• _Your objective_
Wherever the word "Leading" occurs in the lines below, copy the whole line.

• _Material provided_
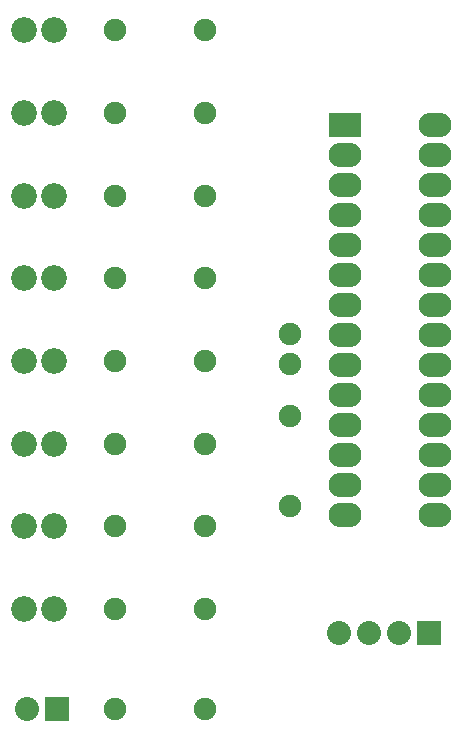
<source format=gts>
G04 (created by PCBNEW-RS274X (2012-apr-16-27)-stable) date Sa 15 Jun 2013 15:32:55 CEST*
G01*
G70*
G90*
%MOIN*%
G04 Gerber Fmt 3.4, Leading zero omitted, Abs format*
%FSLAX34Y34*%
G04 APERTURE LIST*
%ADD10C,0.006000*%
%ADD11C,0.075000*%
%ADD12R,0.080000X0.080000*%
%ADD13C,0.080000*%
%ADD14C,0.086000*%
%ADD15O,0.110000X0.082000*%
%ADD16R,0.110000X0.082000*%
G04 APERTURE END LIST*
G54D10*
G54D11*
X56571Y-40748D03*
X59571Y-40748D03*
X56571Y-37992D03*
X59571Y-37992D03*
X56571Y-35236D03*
X59571Y-35236D03*
X56571Y-32480D03*
X59571Y-32480D03*
X56571Y-29724D03*
X59571Y-29724D03*
X56571Y-26969D03*
X59571Y-26969D03*
X56571Y-24213D03*
X59571Y-24213D03*
X56571Y-21457D03*
X59571Y-21457D03*
X62402Y-37327D03*
X62402Y-34327D03*
X56571Y-44094D03*
X59571Y-44094D03*
G54D12*
X67051Y-41535D03*
G54D13*
X66051Y-41535D03*
X65051Y-41535D03*
X64051Y-41535D03*
G54D12*
X54634Y-44094D03*
G54D13*
X53634Y-44094D03*
G54D14*
X53535Y-40748D03*
X54535Y-40748D03*
X53535Y-37992D03*
X54535Y-37992D03*
X53535Y-35236D03*
X54535Y-35236D03*
X53535Y-32480D03*
X54535Y-32480D03*
X53535Y-29724D03*
X54535Y-29724D03*
X53535Y-26969D03*
X54535Y-26969D03*
X53535Y-24213D03*
X54535Y-24213D03*
X53535Y-21457D03*
X54535Y-21457D03*
G54D15*
X64248Y-25602D03*
X64248Y-26602D03*
X64248Y-27602D03*
X64248Y-28602D03*
X64248Y-29602D03*
X64248Y-30602D03*
X64248Y-31602D03*
X64248Y-32602D03*
X64248Y-33602D03*
X64248Y-34602D03*
X64248Y-35602D03*
X64248Y-36602D03*
X64248Y-37602D03*
G54D16*
X64248Y-24602D03*
G54D15*
X67248Y-37602D03*
X67248Y-36602D03*
X67248Y-35602D03*
X67248Y-34602D03*
X67248Y-33602D03*
X67248Y-32602D03*
X67248Y-31602D03*
X67248Y-30602D03*
X67248Y-29602D03*
X67248Y-28602D03*
X67248Y-27602D03*
X67248Y-26602D03*
X67248Y-25602D03*
X67248Y-24602D03*
G54D11*
X62402Y-32587D03*
X62402Y-31587D03*
M02*

</source>
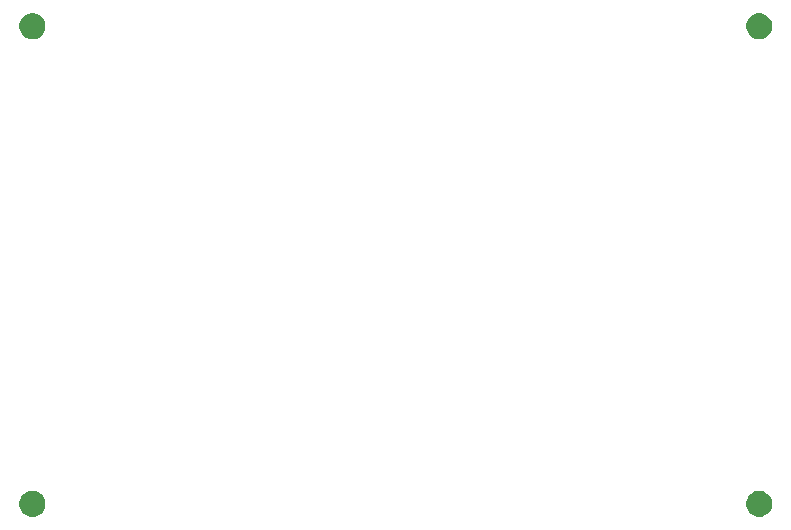
<source format=gbs>
G04 #@! TF.GenerationSoftware,KiCad,Pcbnew,(5.1.4-0-10_14)*
G04 #@! TF.CreationDate,2019-10-29T21:54:22+09:00*
G04 #@! TF.ProjectId,nilgiri_front,6e696c67-6972-4695-9f66-726f6e742e6b,rev?*
G04 #@! TF.SameCoordinates,Original*
G04 #@! TF.FileFunction,Soldermask,Bot*
G04 #@! TF.FilePolarity,Negative*
%FSLAX46Y46*%
G04 Gerber Fmt 4.6, Leading zero omitted, Abs format (unit mm)*
G04 Created by KiCad (PCBNEW (5.1.4-0-10_14)) date 2019-10-29 21:54:22*
%MOMM*%
%LPD*%
G04 APERTURE LIST*
%ADD10C,0.100000*%
G04 APERTURE END LIST*
D10*
G36*
X164603595Y-110222956D02*
G01*
X164709950Y-110244111D01*
X164910320Y-110327107D01*
X165090644Y-110447595D01*
X165244005Y-110600956D01*
X165364493Y-110781280D01*
X165447489Y-110981651D01*
X165489800Y-111194360D01*
X165489800Y-111411240D01*
X165447489Y-111623949D01*
X165364493Y-111824320D01*
X165244005Y-112004644D01*
X165090644Y-112158005D01*
X164910320Y-112278493D01*
X164709950Y-112361489D01*
X164603594Y-112382645D01*
X164497240Y-112403800D01*
X164280360Y-112403800D01*
X164174006Y-112382645D01*
X164067650Y-112361489D01*
X163867280Y-112278493D01*
X163686956Y-112158005D01*
X163533595Y-112004644D01*
X163413107Y-111824320D01*
X163330111Y-111623949D01*
X163287800Y-111411240D01*
X163287800Y-111194360D01*
X163330111Y-110981651D01*
X163413107Y-110781280D01*
X163533595Y-110600956D01*
X163686956Y-110447595D01*
X163867280Y-110327107D01*
X164067650Y-110244111D01*
X164174005Y-110222956D01*
X164280360Y-110201800D01*
X164497240Y-110201800D01*
X164603595Y-110222956D01*
X164603595Y-110222956D01*
G37*
G36*
X103084795Y-110222956D02*
G01*
X103191150Y-110244111D01*
X103391520Y-110327107D01*
X103571844Y-110447595D01*
X103725205Y-110600956D01*
X103845693Y-110781280D01*
X103928689Y-110981651D01*
X103971000Y-111194360D01*
X103971000Y-111411240D01*
X103928689Y-111623949D01*
X103845693Y-111824320D01*
X103725205Y-112004644D01*
X103571844Y-112158005D01*
X103391520Y-112278493D01*
X103191150Y-112361489D01*
X103084794Y-112382645D01*
X102978440Y-112403800D01*
X102761560Y-112403800D01*
X102655206Y-112382645D01*
X102548850Y-112361489D01*
X102348480Y-112278493D01*
X102168156Y-112158005D01*
X102014795Y-112004644D01*
X101894307Y-111824320D01*
X101811311Y-111623949D01*
X101769000Y-111411240D01*
X101769000Y-111194360D01*
X101811311Y-110981651D01*
X101894307Y-110781280D01*
X102014795Y-110600956D01*
X102168156Y-110447595D01*
X102348480Y-110327107D01*
X102548850Y-110244111D01*
X102655205Y-110222956D01*
X102761560Y-110201800D01*
X102978440Y-110201800D01*
X103084795Y-110222956D01*
X103084795Y-110222956D01*
G37*
G36*
X164603595Y-69786156D02*
G01*
X164709950Y-69807311D01*
X164810134Y-69848809D01*
X164910320Y-69890307D01*
X165090644Y-70010795D01*
X165244005Y-70164156D01*
X165364493Y-70344480D01*
X165447489Y-70544851D01*
X165489800Y-70757560D01*
X165489800Y-70974440D01*
X165447489Y-71187149D01*
X165364493Y-71387520D01*
X165244005Y-71567844D01*
X165090644Y-71721205D01*
X164910320Y-71841693D01*
X164709950Y-71924689D01*
X164603594Y-71945845D01*
X164497240Y-71967000D01*
X164280360Y-71967000D01*
X164174006Y-71945845D01*
X164067650Y-71924689D01*
X163967466Y-71883191D01*
X163867280Y-71841693D01*
X163686956Y-71721205D01*
X163533595Y-71567844D01*
X163413107Y-71387520D01*
X163330111Y-71187149D01*
X163287800Y-70974440D01*
X163287800Y-70757560D01*
X163330111Y-70544851D01*
X163413107Y-70344480D01*
X163533595Y-70164156D01*
X163686956Y-70010795D01*
X163867280Y-69890307D01*
X163967466Y-69848809D01*
X164067650Y-69807311D01*
X164174005Y-69786156D01*
X164280360Y-69765000D01*
X164497240Y-69765000D01*
X164603595Y-69786156D01*
X164603595Y-69786156D01*
G37*
G36*
X103084795Y-69786156D02*
G01*
X103191150Y-69807311D01*
X103291334Y-69848809D01*
X103391520Y-69890307D01*
X103571844Y-70010795D01*
X103725205Y-70164156D01*
X103845693Y-70344480D01*
X103928689Y-70544851D01*
X103971000Y-70757560D01*
X103971000Y-70974440D01*
X103928689Y-71187149D01*
X103845693Y-71387520D01*
X103725205Y-71567844D01*
X103571844Y-71721205D01*
X103391520Y-71841693D01*
X103191150Y-71924689D01*
X103084794Y-71945845D01*
X102978440Y-71967000D01*
X102761560Y-71967000D01*
X102655206Y-71945845D01*
X102548850Y-71924689D01*
X102448666Y-71883191D01*
X102348480Y-71841693D01*
X102168156Y-71721205D01*
X102014795Y-71567844D01*
X101894307Y-71387520D01*
X101811311Y-71187149D01*
X101769000Y-70974440D01*
X101769000Y-70757560D01*
X101811311Y-70544851D01*
X101894307Y-70344480D01*
X102014795Y-70164156D01*
X102168156Y-70010795D01*
X102348480Y-69890307D01*
X102448666Y-69848809D01*
X102548850Y-69807311D01*
X102655205Y-69786156D01*
X102761560Y-69765000D01*
X102978440Y-69765000D01*
X103084795Y-69786156D01*
X103084795Y-69786156D01*
G37*
M02*

</source>
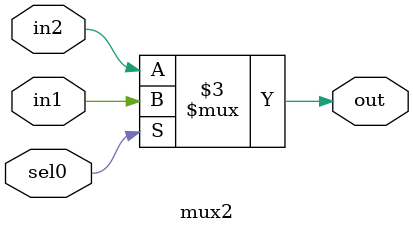
<source format=v>
module mux2( in1,in2,sel0,out);

input in1, in2,sel0;
output reg out;
 always @(*) begin
 if (sel0)
 out=in1;
 else
 out=in2;
end
endmodule

</source>
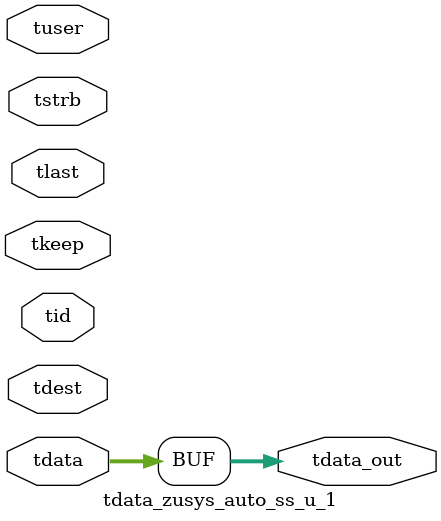
<source format=v>


`timescale 1ps/1ps

module tdata_zusys_auto_ss_u_1 #
(
parameter C_S_AXIS_TDATA_WIDTH = 32,
parameter C_S_AXIS_TUSER_WIDTH = 0,
parameter C_S_AXIS_TID_WIDTH   = 0,
parameter C_S_AXIS_TDEST_WIDTH = 0,
parameter C_M_AXIS_TDATA_WIDTH = 32
)
(
input  [(C_S_AXIS_TDATA_WIDTH == 0 ? 1 : C_S_AXIS_TDATA_WIDTH)-1:0     ] tdata,
input  [(C_S_AXIS_TUSER_WIDTH == 0 ? 1 : C_S_AXIS_TUSER_WIDTH)-1:0     ] tuser,
input  [(C_S_AXIS_TID_WIDTH   == 0 ? 1 : C_S_AXIS_TID_WIDTH)-1:0       ] tid,
input  [(C_S_AXIS_TDEST_WIDTH == 0 ? 1 : C_S_AXIS_TDEST_WIDTH)-1:0     ] tdest,
input  [(C_S_AXIS_TDATA_WIDTH/8)-1:0 ] tkeep,
input  [(C_S_AXIS_TDATA_WIDTH/8)-1:0 ] tstrb,
input                                                                    tlast,
output [C_M_AXIS_TDATA_WIDTH-1:0] tdata_out
);

assign tdata_out = {tdata[31:0]};

endmodule


</source>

• _Exercise answer_
G04 Gerber Fmt 3.4, Leading zero omitted, Abs format*
G04 Gerber Fmt 4.6, Leading zero omitted, Abs format (unit mm)*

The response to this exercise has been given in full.